Film: If only this Haneke film was even darker

Michael Haneke is on decent form, but Happy End lacks a gut punch

I can’t watch a Michael Haneke film film without being in a permanently nervous state. This is because I know that something utterly horrible might happen at any given moment.

It’s all the fault of Hidden, the Austrian’s flawless 2015 film about a middle-class, intellectual Parisian family terrorised by an anonymous stalker who films their house and sends them the tapes. Or, to be more accurate, a specific moment in Hidden, when a desperate Algerian man suddenly cuts his own throat, spraying blood across a wall. It’s a shocking moment of violence that has rendered me a Haneke scaredy-cat for life.

So, I watched Happy End (★★★★, cert 15, 108 mins), with a sense of dread, but also anticipation, because the fact that his films can have such an effect is the sign of a master film-maker. And Haneke undoubtedly is that: beloved of the art house and responsible for some of modern cinema’s most provocative works. Hidden is certainly one of those, as are The White Ribbon, Funny Games and his previous film, Amour. In Haneke’s world, the shocks come not for the sake of them, but as considered elements of tightly structured, strange and confrontational wholes.

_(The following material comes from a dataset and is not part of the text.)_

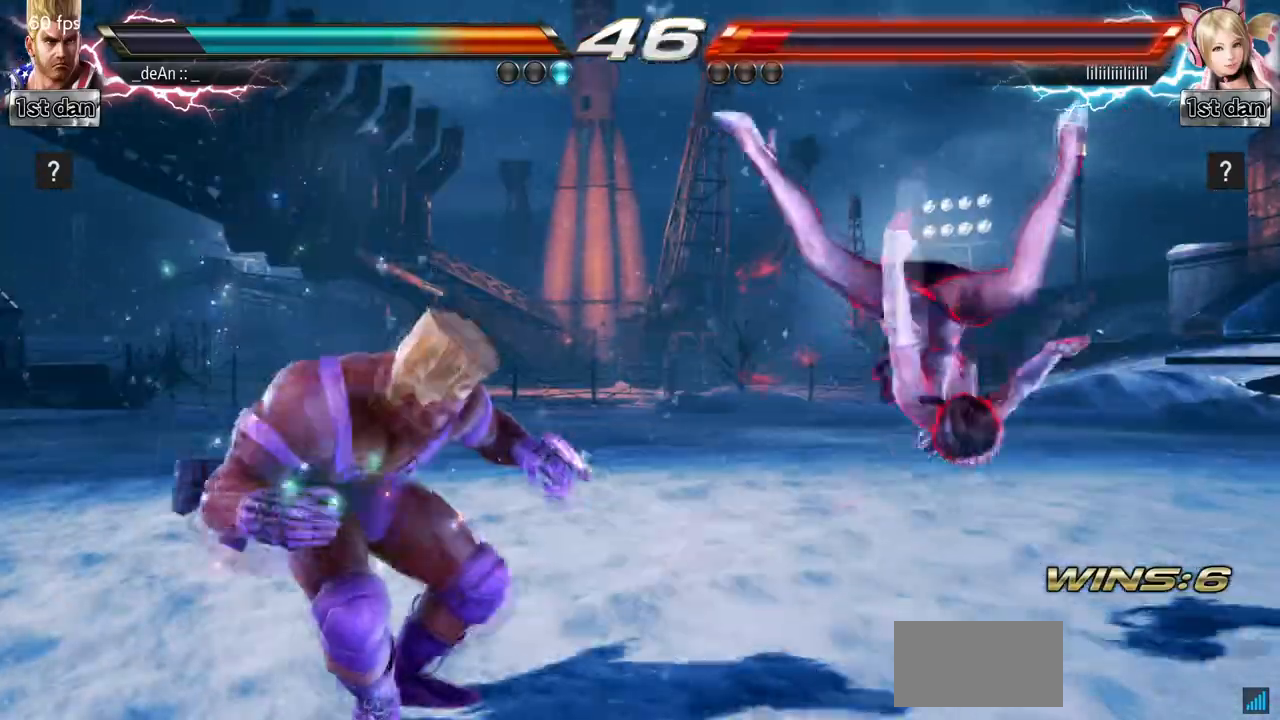
{"buttons": [], "left_stick": "left", "events": [[233, "left_stick", "right"], [300, "left_stick", "center"], [367, "left_stick", "right"], [500, "left_stick", "left"]]}
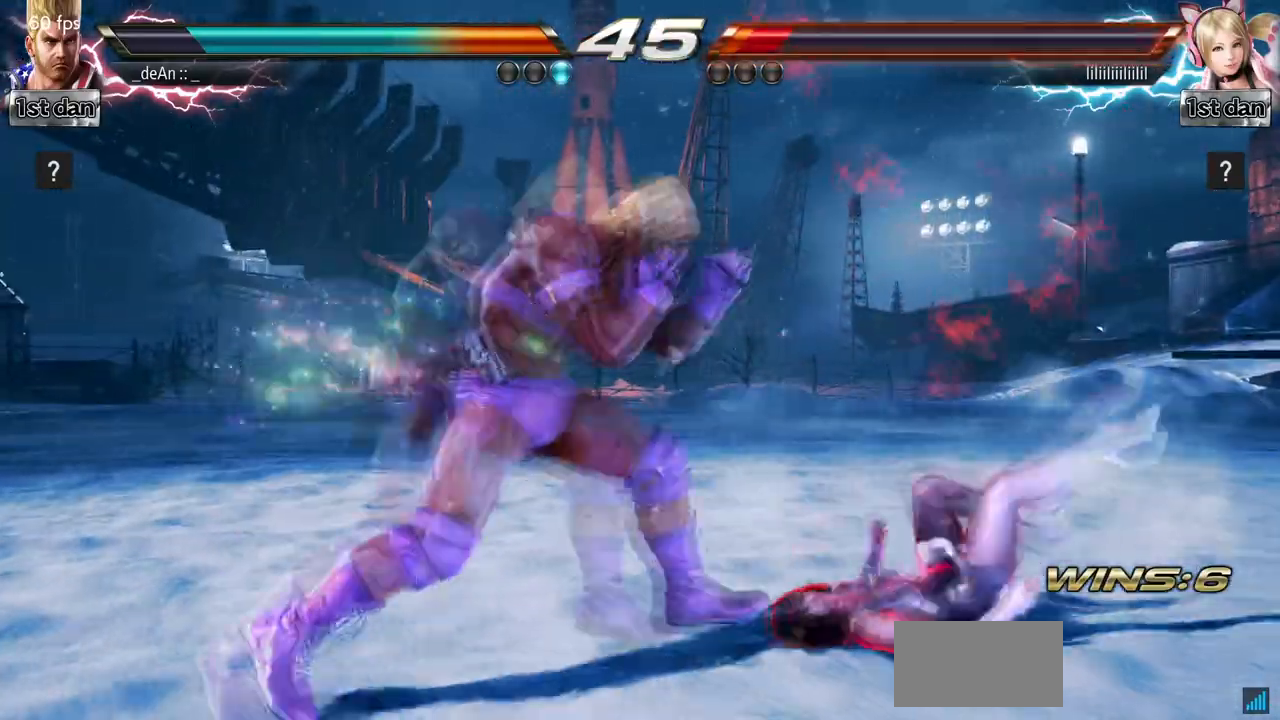
{"buttons": ["TRIANGLE"], "left_stick": "right", "events": [[167, "left_stick", "center"], [233, "left_stick", "right"], [300, "left_stick", "center"], [367, "left_stick", "right"], [467, "TRIANGLE", "down"]]}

The title of his new Haneke film nods sarcastically to the darkness stored within. And it’s a darkness that is brought to the fore from the unforgettable opening moments. As with those secretly filmed snatches in Hidden, the world we are presented with is filtered through a camera (this time a smartphone). We assume a young person is in charge of this one, exchanging messages with a friend. First, the unseen camera operator poisons a guinea pig, then spies on his or her mother. One quick cut later, the woman is prostrate on her sofa, apparently the victim of another poisoning.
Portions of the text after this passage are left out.